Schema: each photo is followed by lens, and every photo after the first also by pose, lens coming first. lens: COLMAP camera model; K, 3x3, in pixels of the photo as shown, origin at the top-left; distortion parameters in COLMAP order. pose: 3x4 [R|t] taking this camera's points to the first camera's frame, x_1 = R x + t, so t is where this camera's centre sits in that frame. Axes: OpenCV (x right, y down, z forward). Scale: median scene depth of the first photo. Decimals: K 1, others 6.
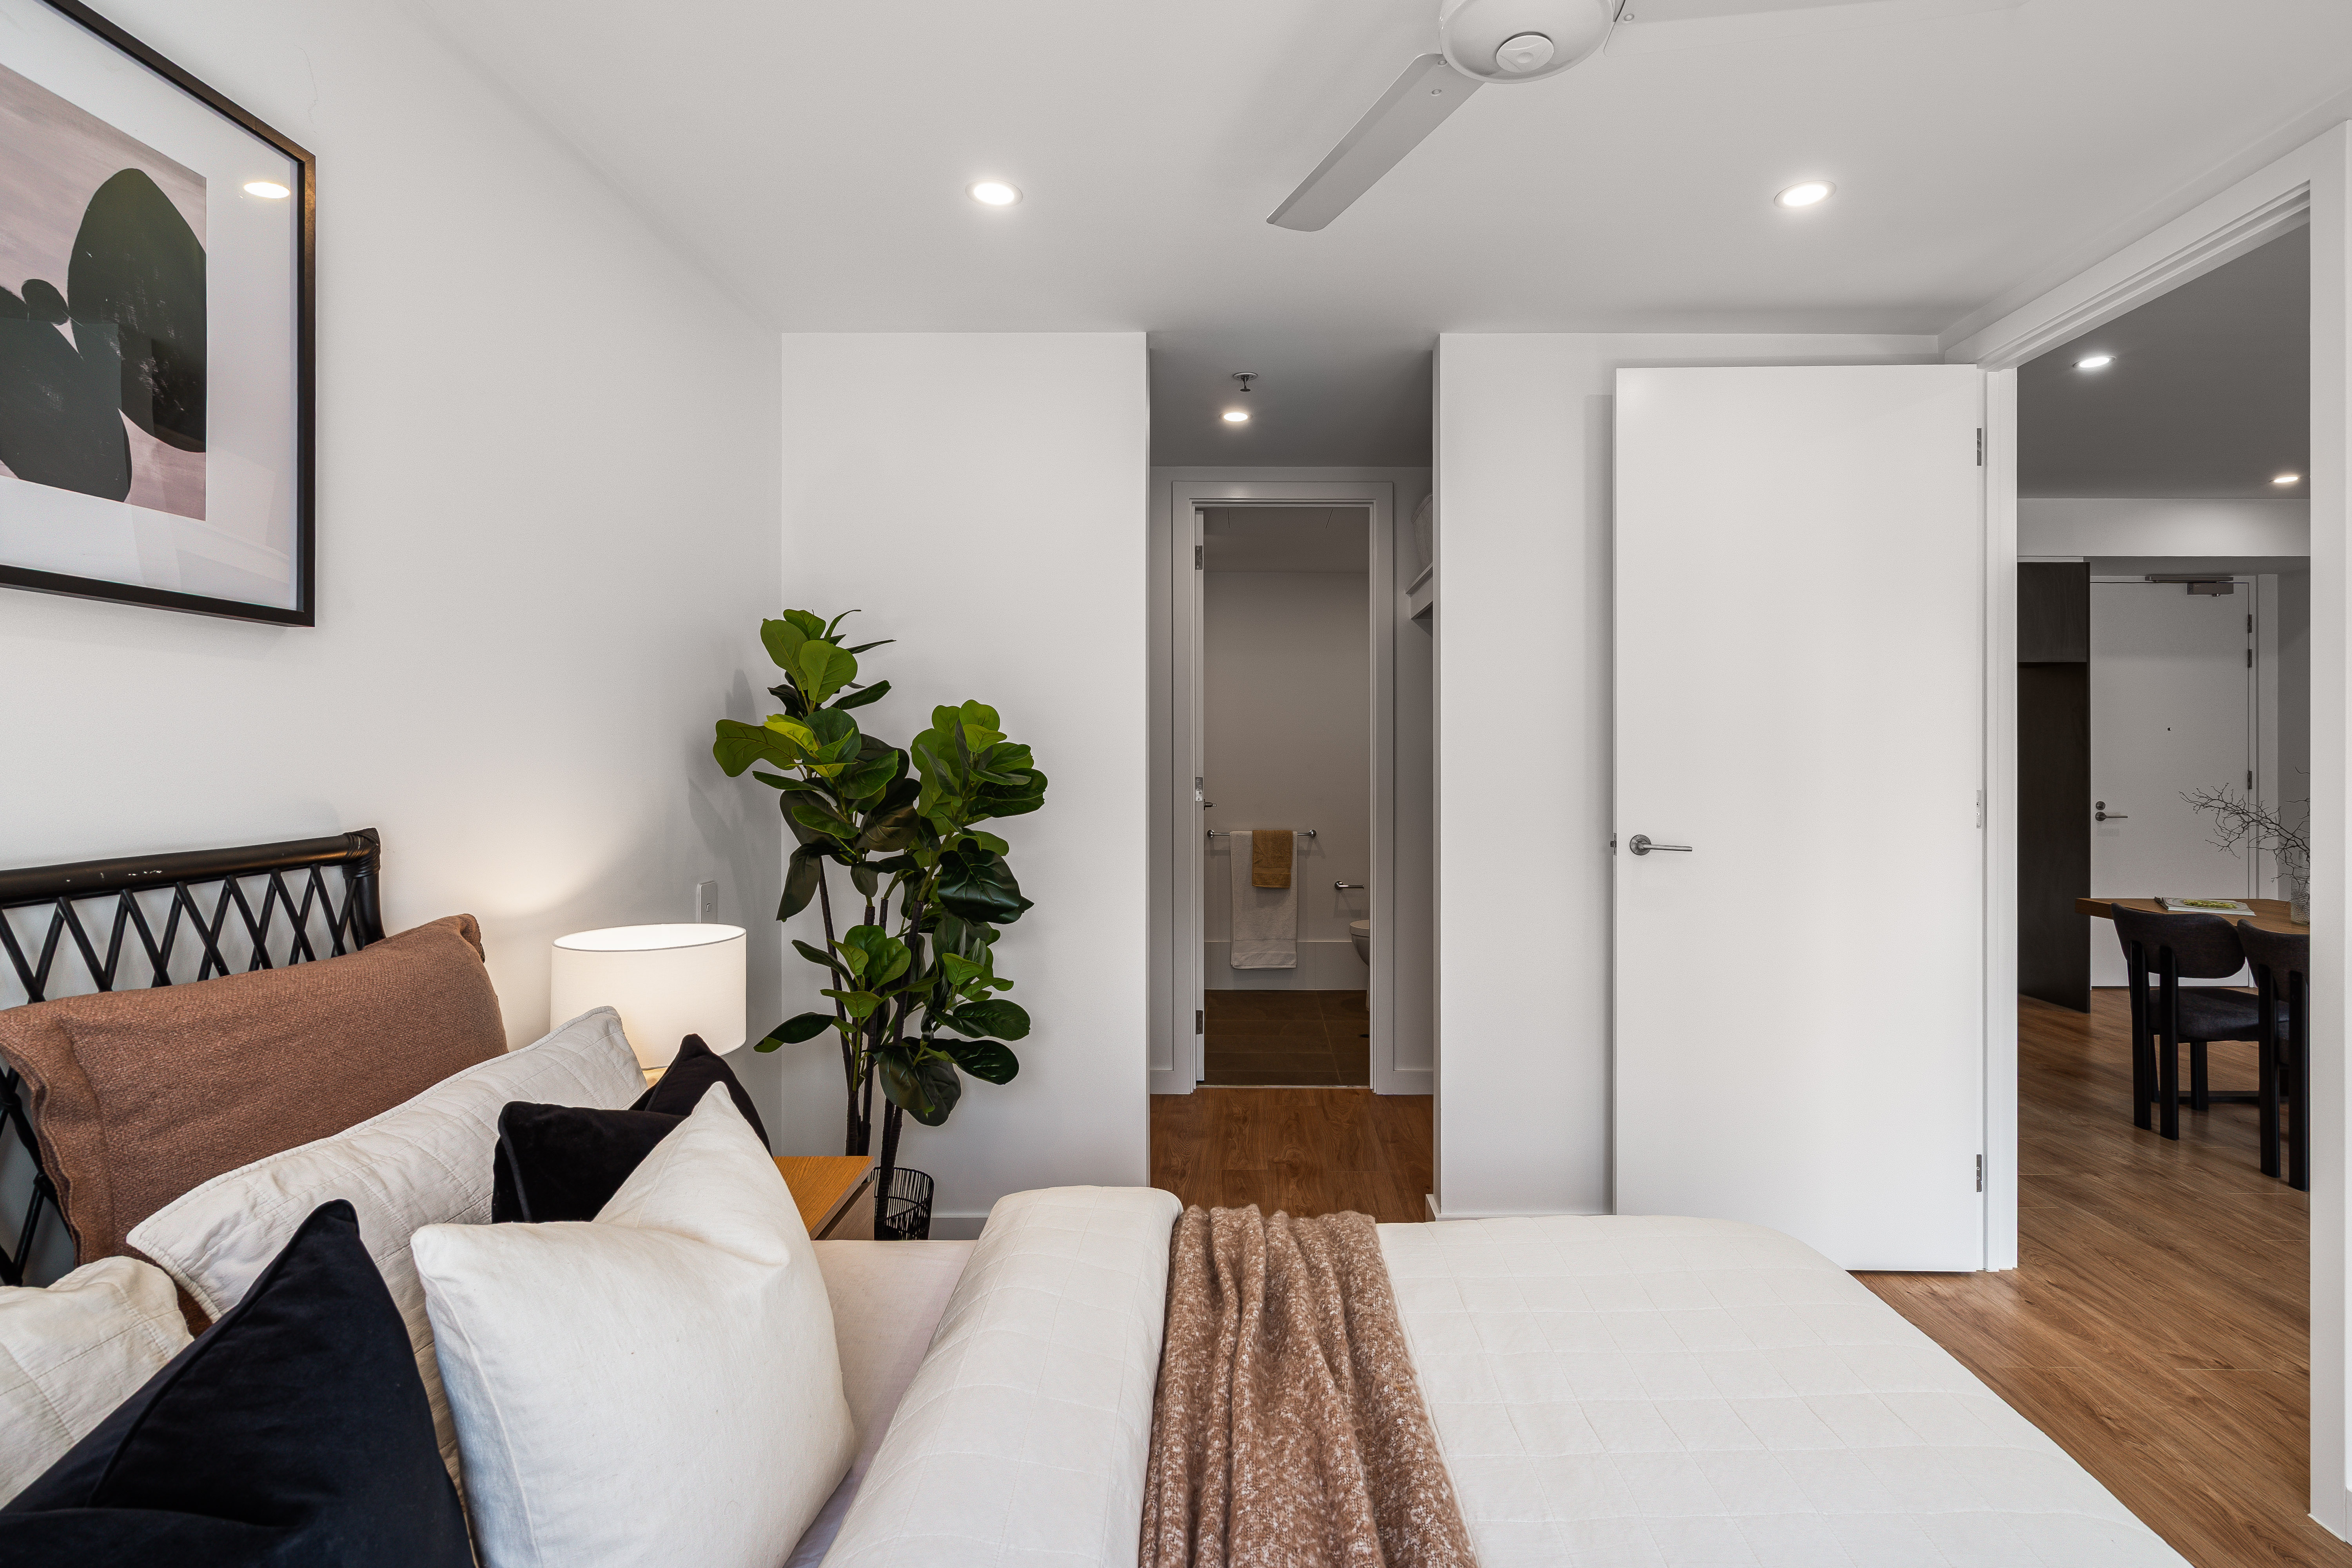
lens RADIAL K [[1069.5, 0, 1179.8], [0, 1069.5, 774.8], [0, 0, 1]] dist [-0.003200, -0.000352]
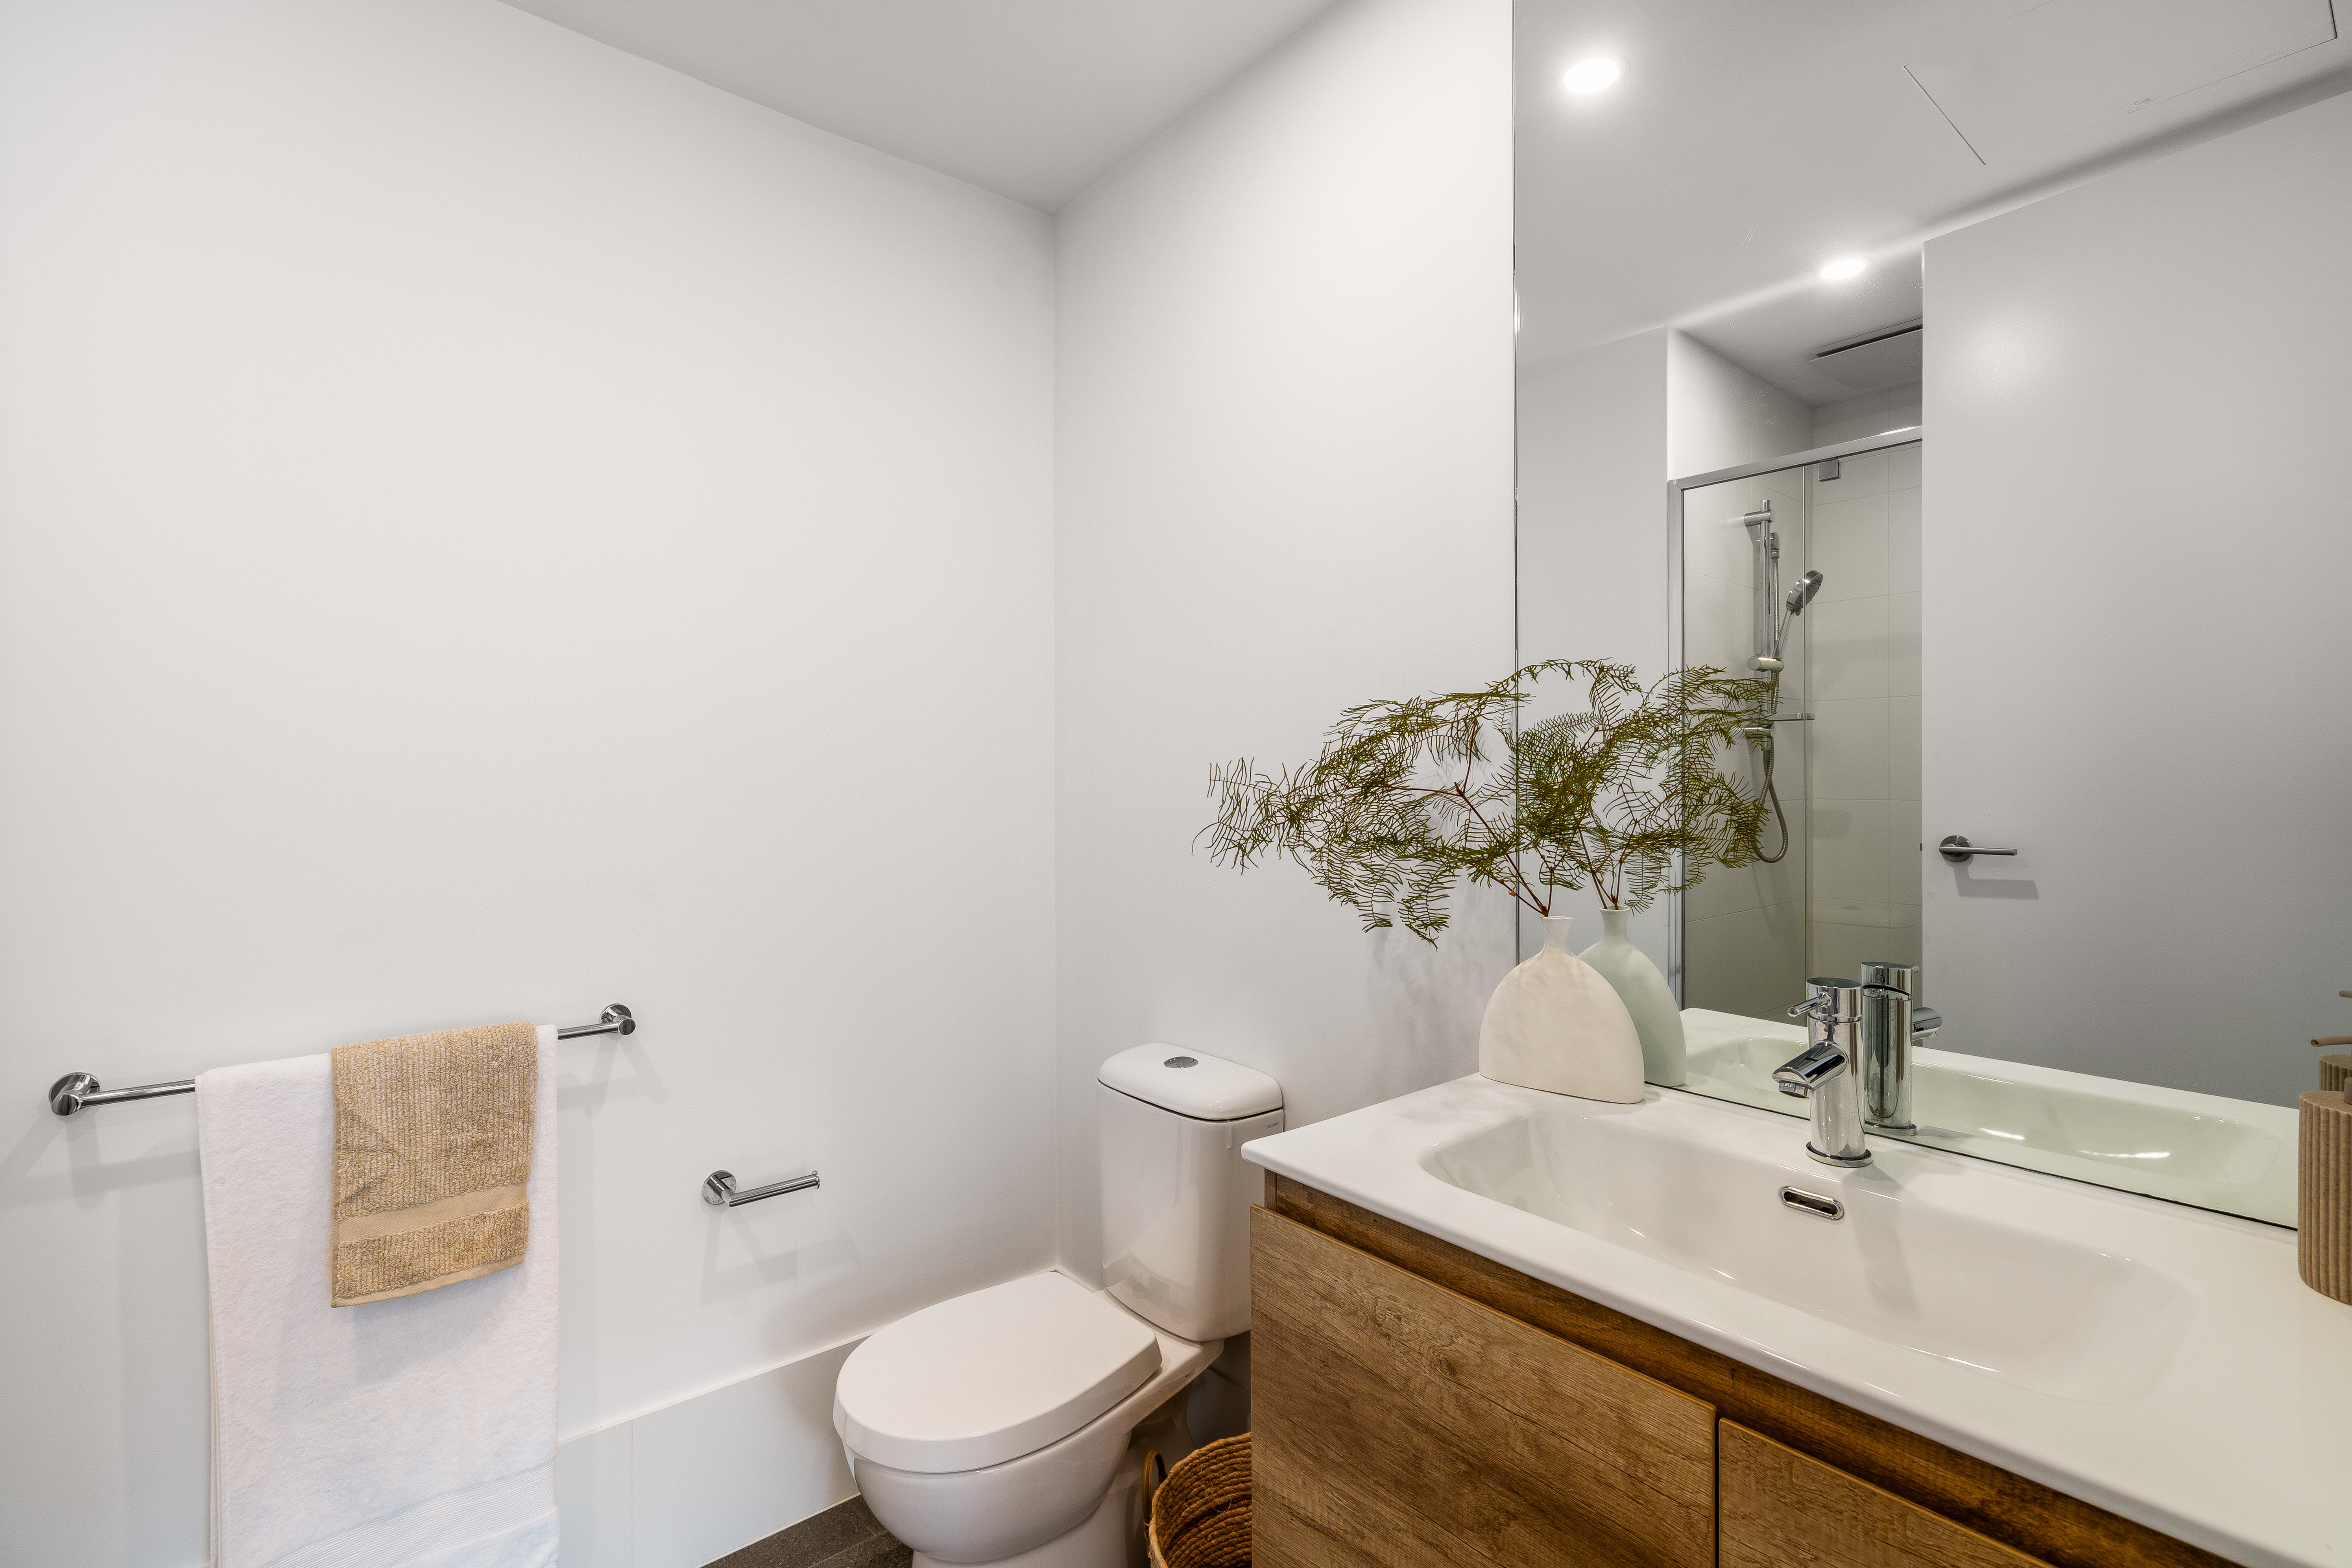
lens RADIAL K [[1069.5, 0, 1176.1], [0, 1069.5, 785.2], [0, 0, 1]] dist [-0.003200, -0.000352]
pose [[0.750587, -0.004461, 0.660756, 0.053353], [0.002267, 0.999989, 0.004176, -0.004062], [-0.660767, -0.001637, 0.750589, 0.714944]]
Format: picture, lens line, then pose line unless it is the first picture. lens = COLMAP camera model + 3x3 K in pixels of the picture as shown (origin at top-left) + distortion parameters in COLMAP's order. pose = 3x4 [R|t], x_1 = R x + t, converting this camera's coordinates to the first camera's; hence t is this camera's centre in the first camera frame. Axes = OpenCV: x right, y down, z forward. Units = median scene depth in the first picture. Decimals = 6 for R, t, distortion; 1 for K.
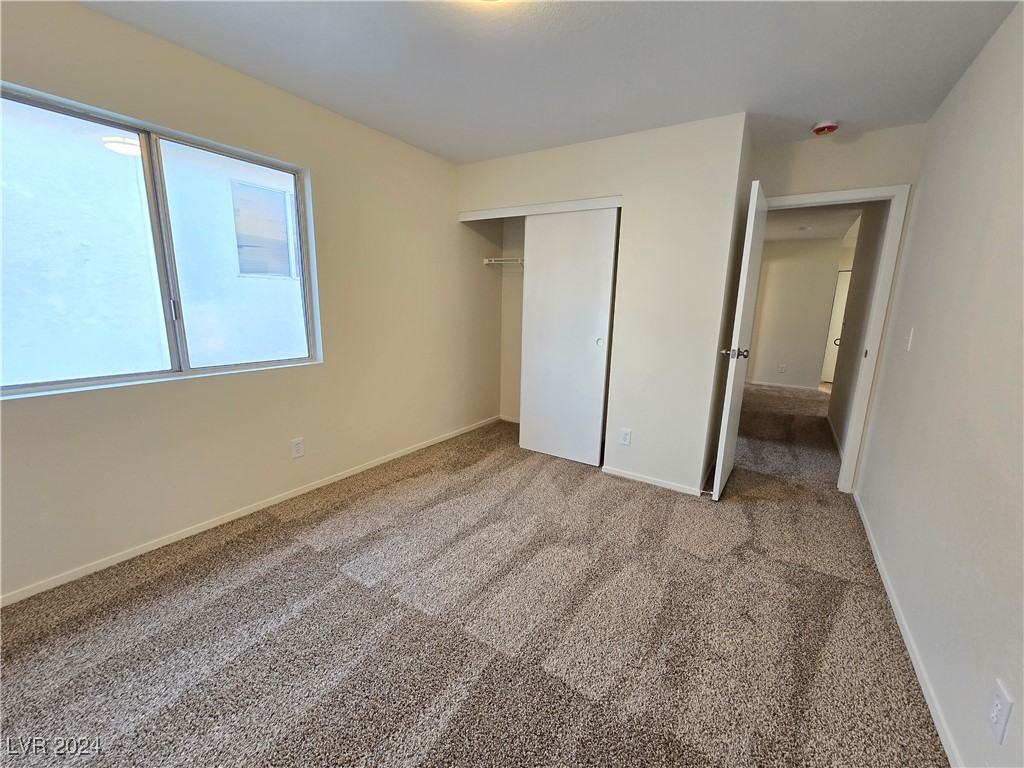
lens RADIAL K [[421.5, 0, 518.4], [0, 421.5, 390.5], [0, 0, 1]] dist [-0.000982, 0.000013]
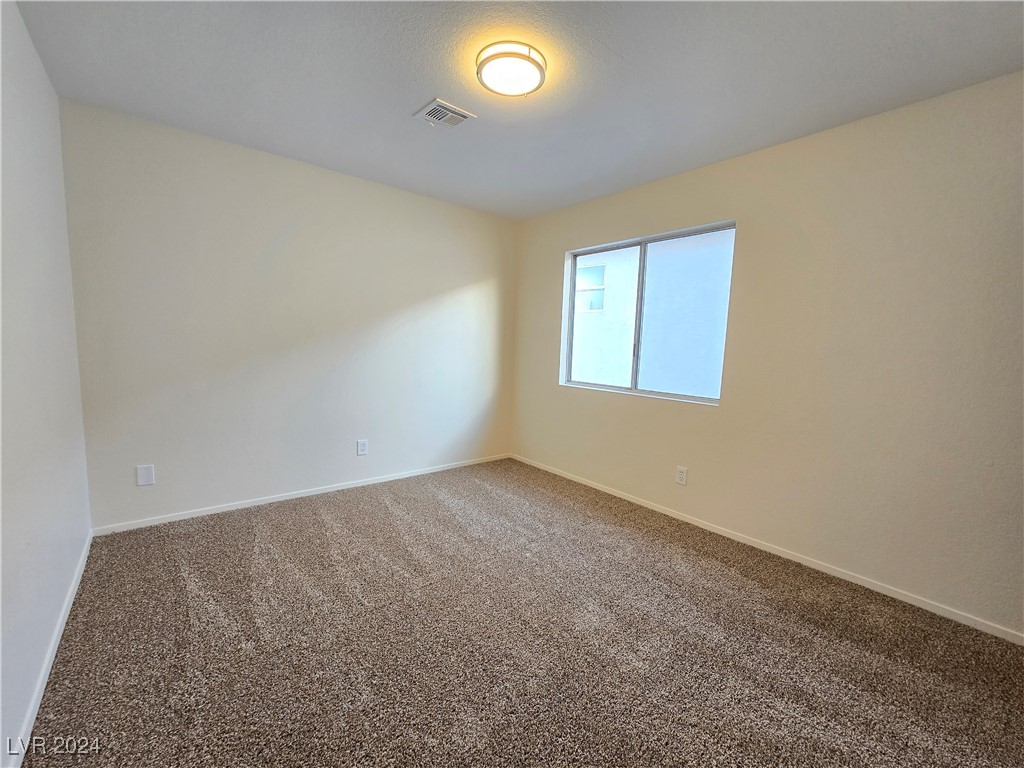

────

→ **EXERCISE**
With pictures excluded, the material is to be written out exactly as given.

→ **TASK RESULT**
Schema: each photo is followed by lens, and every photo after the first also by pose, lens coming first. lens: COLMAP camera model; K, 3x3, in pixels of the photo as shown, origin at the top-left; distortion parameters in COLMAP order. pose: 3x4 [R|t] taking this camera's points to the first camera's frame, x_1 = R x + t, so t is where this camera's centre sits in that frame. Axes: OpenCV (x right, y down, z forward). Scale: median scene depth of the first photo. Decimals: K 1, others 6.
lens RADIAL K [[1069.5, 0, 1179.8], [0, 1069.5, 774.8], [0, 0, 1]] dist [-0.003200, -0.000352]
lens RADIAL K [[1069.5, 0, 1176.1], [0, 1069.5, 785.2], [0, 0, 1]] dist [-0.003200, -0.000352]
pose [[0.750587, -0.004461, 0.660756, 0.053353], [0.002267, 0.999989, 0.004176, -0.004062], [-0.660767, -0.001637, 0.750589, 0.714944]]
Format: picture, lens line, then pose line unless it is the first picture. lens = COLMAP camera model + 3x3 K in pixels of the picture as shown (origin at top-left) + distortion parameters in COLMAP's order. pose = 3x4 [R|t], x_1 = R x + t, converting this camera's coordinates to the first camera's; hence t is this camera's centre in the first camera frame. Axes = OpenCV: x right, y down, z forward. Units = median scene depth in the first picture. Decimals = 6 for R, t, distortion; 1 for K.
lens RADIAL K [[421.5, 0, 518.4], [0, 421.5, 390.5], [0, 0, 1]] dist [-0.000982, 0.000013]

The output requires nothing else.